EXERCISE: Select each row below that contains the string "Türkçe" and copy it in full. Letter case matters.

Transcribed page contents

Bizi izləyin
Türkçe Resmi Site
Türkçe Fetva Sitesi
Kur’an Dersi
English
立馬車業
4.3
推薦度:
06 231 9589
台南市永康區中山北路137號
* * *
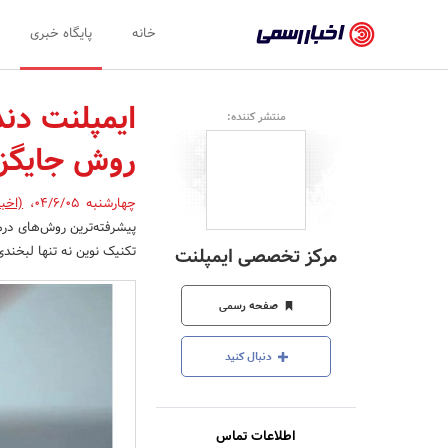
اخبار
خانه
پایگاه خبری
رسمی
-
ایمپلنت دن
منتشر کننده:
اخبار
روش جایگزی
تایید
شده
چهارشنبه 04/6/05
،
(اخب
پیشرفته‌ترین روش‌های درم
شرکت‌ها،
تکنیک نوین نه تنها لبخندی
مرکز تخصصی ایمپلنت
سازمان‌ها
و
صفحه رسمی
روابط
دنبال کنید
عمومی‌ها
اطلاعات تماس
...
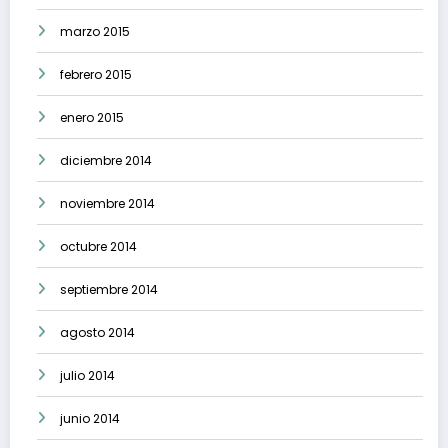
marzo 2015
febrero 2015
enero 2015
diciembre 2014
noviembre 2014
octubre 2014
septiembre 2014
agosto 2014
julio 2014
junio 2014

SOLUTION FOR THIS TASK:
Türkçe Resmi Site
Türkçe Fetva Sitesi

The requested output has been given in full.